### Extracted text
+ + + + + + +

Protecting the built environment from the forces of the natural world with dams and seawalls is important work (see “Saving Holland”), as is protecting the natural environment from the engineered world. But the 21st-century engineer should also look to the natural world as a powerful design partner and a source of sustainable solutions. A good place to begin is by studying the way natural materials are constructed at the nanoscale and drawing inspiration from them as we engineer our own materials. Take, for example, the civil engineer’s construction material of choice: concrete, the oldest engineered building material and one of the most widely consumed materials on earth, second only to water.
Each year, 1.89 billion tons of cement–the primary component of concrete–are manufactured, enough to produce one cubic meter of concrete for every person alive. Unfortunately, cement is a major source of atmospheric carbon dioxide–largely because it’s made by burning fossil fuel to heat a limestone and clay powder to 1,500 °C, which changes its molecular structure. When the cement powder is later mixed with water and gravel, the invested energy is released into chemical bonds that form calcium silicate hydrates–the glue that binds the gravel to make concrete. The production of cement accounts for an estimated 7 to 8 percent of all human-generated carbon dioxide emissions.
If we can engineer a novel cement whose manufacture produces only half as much carbon dioxide, we will achieve a significant reduction in total carbon dioxide emissions. And human bone could show us how to do it.
Cement’s strength comes largely from the way the calcium silicate hydrates self-assemble into particles that pack together with the highest density possible for spherical objects. Human bone–or, more precisely, the apatite minerals in bone–achieves a very similar packing density at the nanoscale, yet it is “manufactured” at body temperature with no appreciable release of carbon dioxide. At the nanoscale, bone has much in common with concrete: it consists largely of calcium; its strength displays a significant frictional component; and collagen proteins help reinforce it, much as steel bars reinforce concrete.
Of course, with bone, the hydration and hardening of the apatite minerals takes a month or so, more time than we can afford on construction sites. But if we can find a way to mimic the process and speed it up, we could replicate it to fashion a new building material.
This is but one example of research drawing on the limitless designs offered by the natural world–and extracting fundamental engineering principles from them.
Franz-Josef Ulm, an expert on materials, is a professor in MIT’s Department of Civil and Environmental Engineering.

+ + + + + + +

### Apply what you read
• A. In the piece on concrete and bone, what share of all human-generated carbon dioxide emissions is attributed to cement production?
• B. Reproduce the passage of the piece on concrete and bone between "Cement’s strength comes" and "new building material.", inclusive.

### Supplied data

+ + + + + + +

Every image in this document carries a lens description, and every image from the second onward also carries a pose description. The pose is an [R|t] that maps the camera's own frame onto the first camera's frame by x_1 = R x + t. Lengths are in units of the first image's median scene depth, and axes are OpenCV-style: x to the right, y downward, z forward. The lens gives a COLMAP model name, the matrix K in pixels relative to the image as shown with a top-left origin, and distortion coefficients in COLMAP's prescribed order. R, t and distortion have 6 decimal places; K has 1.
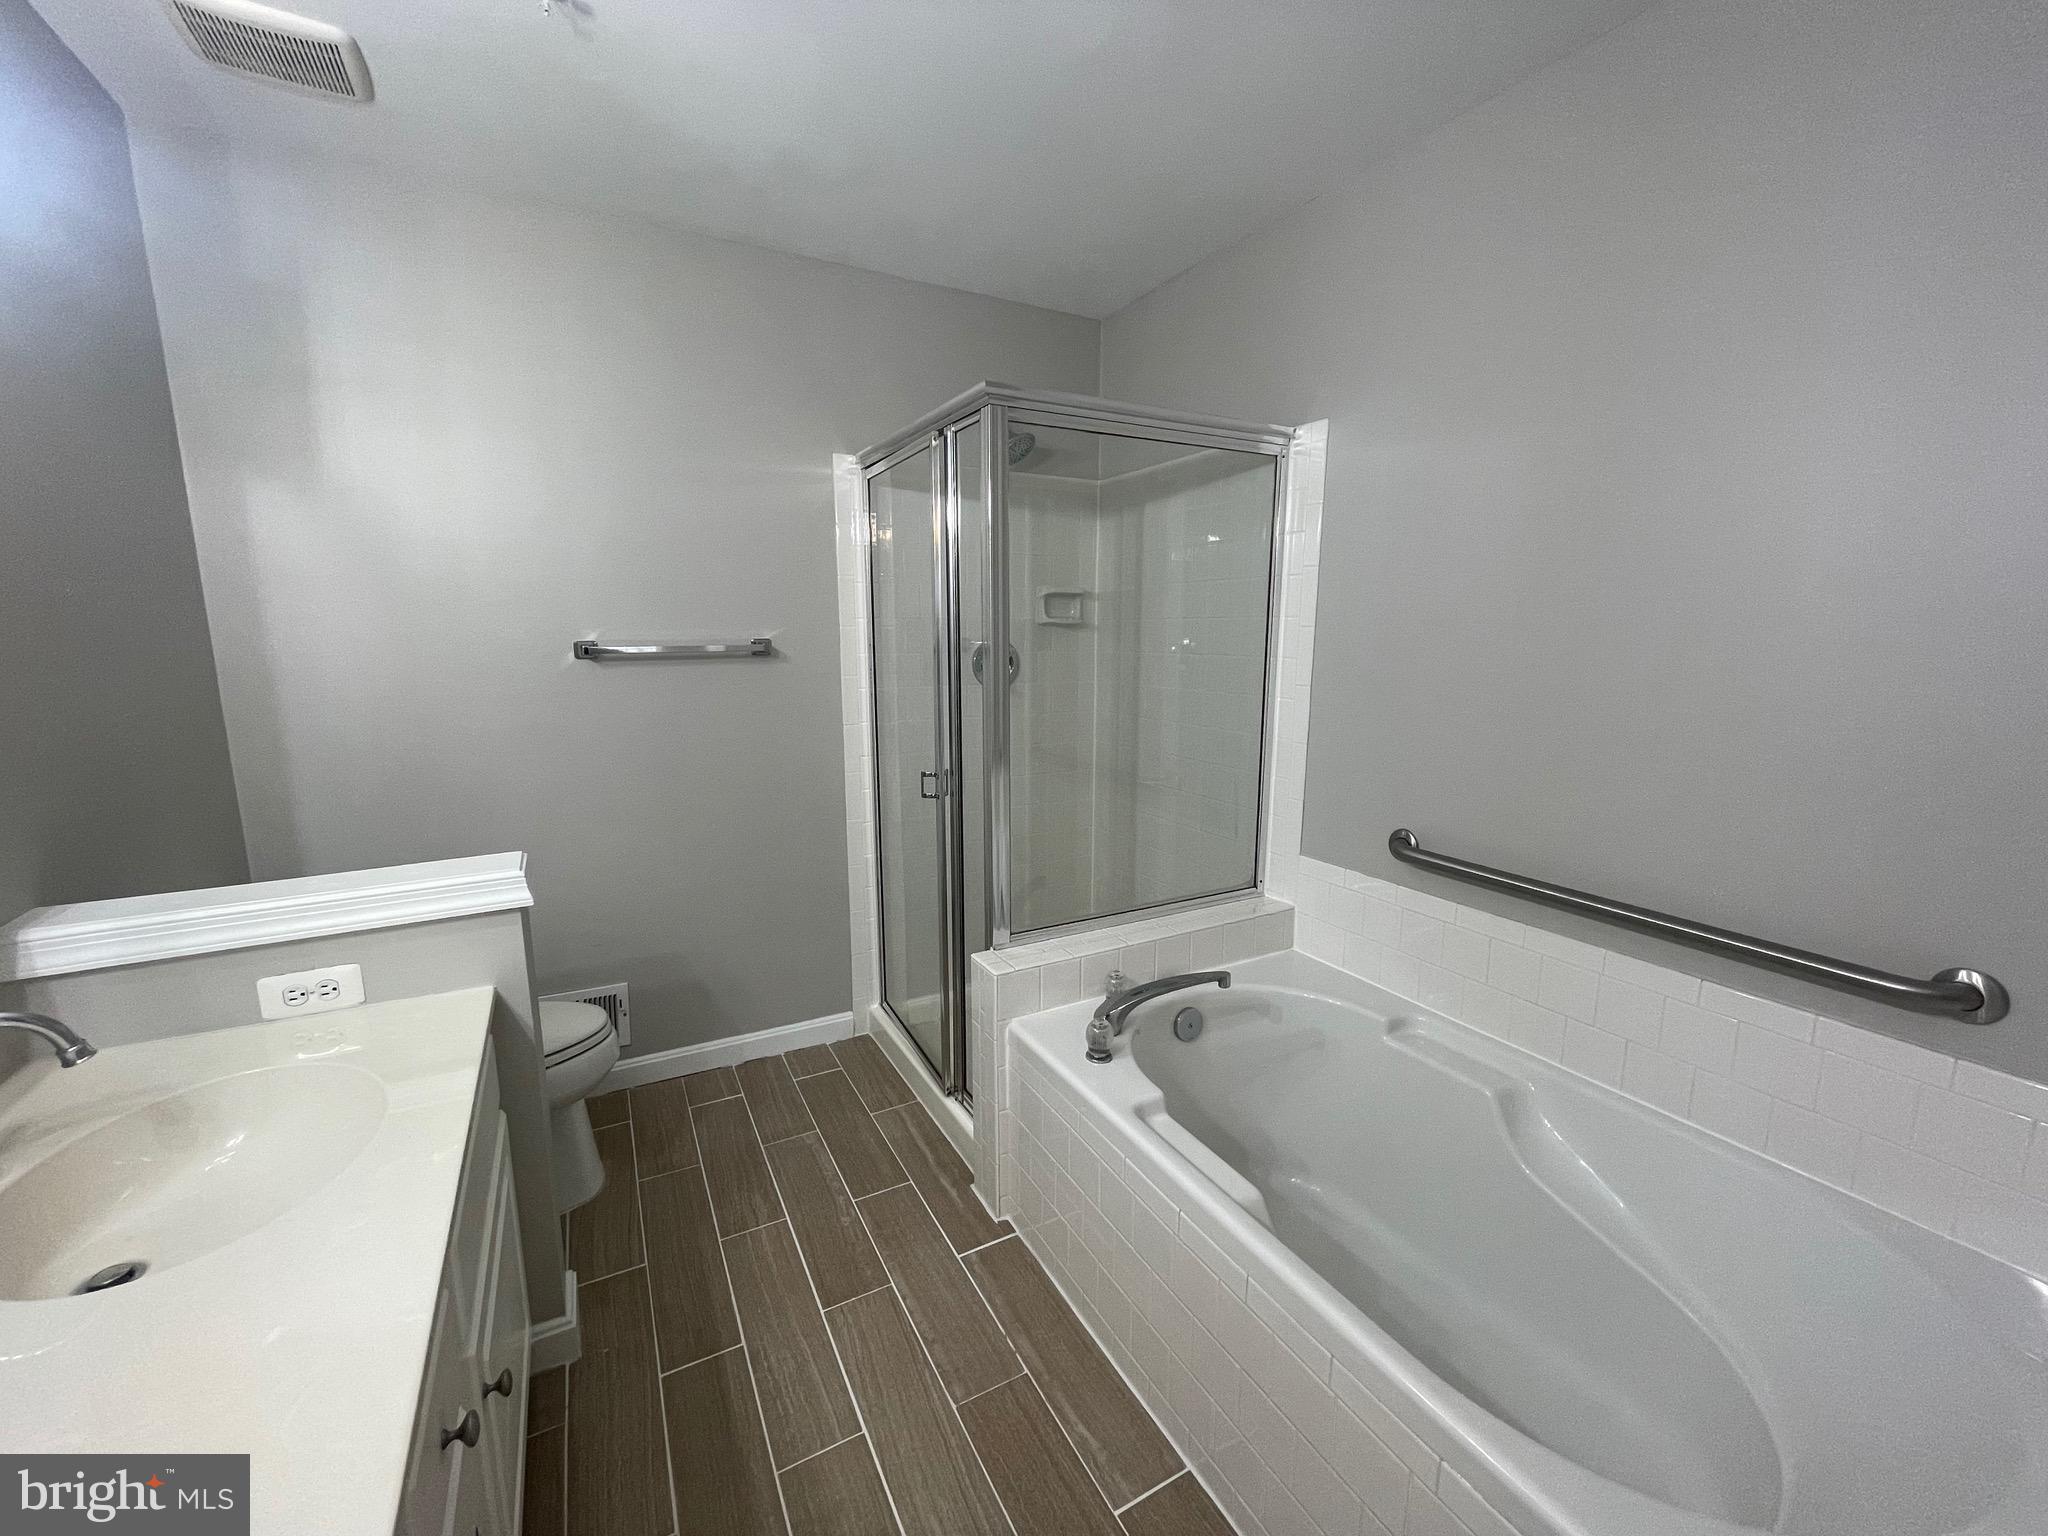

+ + + + + + +

### Responses to the tasks
• A. An estimated 7 to 8 percent.

• B.
Cement’s strength comes largely from the way the calcium silicate hydrates self-assemble into particles that pack together with the highest density possible for spherical objects. Human bone–or, more precisely, the apatite minerals in bone–achieves a very similar packing density at the nanoscale, yet it is “manufactured” at body temperature with no appreciable release of carbon dioxide. At the nanoscale, bone has much in common with concrete: it consists largely of calcium; its strength displays a significant frictional component; and collagen proteins help reinforce it, much as steel bars reinforce concrete.
Of course, with bone, the hydration and hardening of the apatite minerals takes a month or so, more time than we can afford on construction sites. But if we can find a way to mimic the process and speed it up, we could replicate it to fashion a new building material.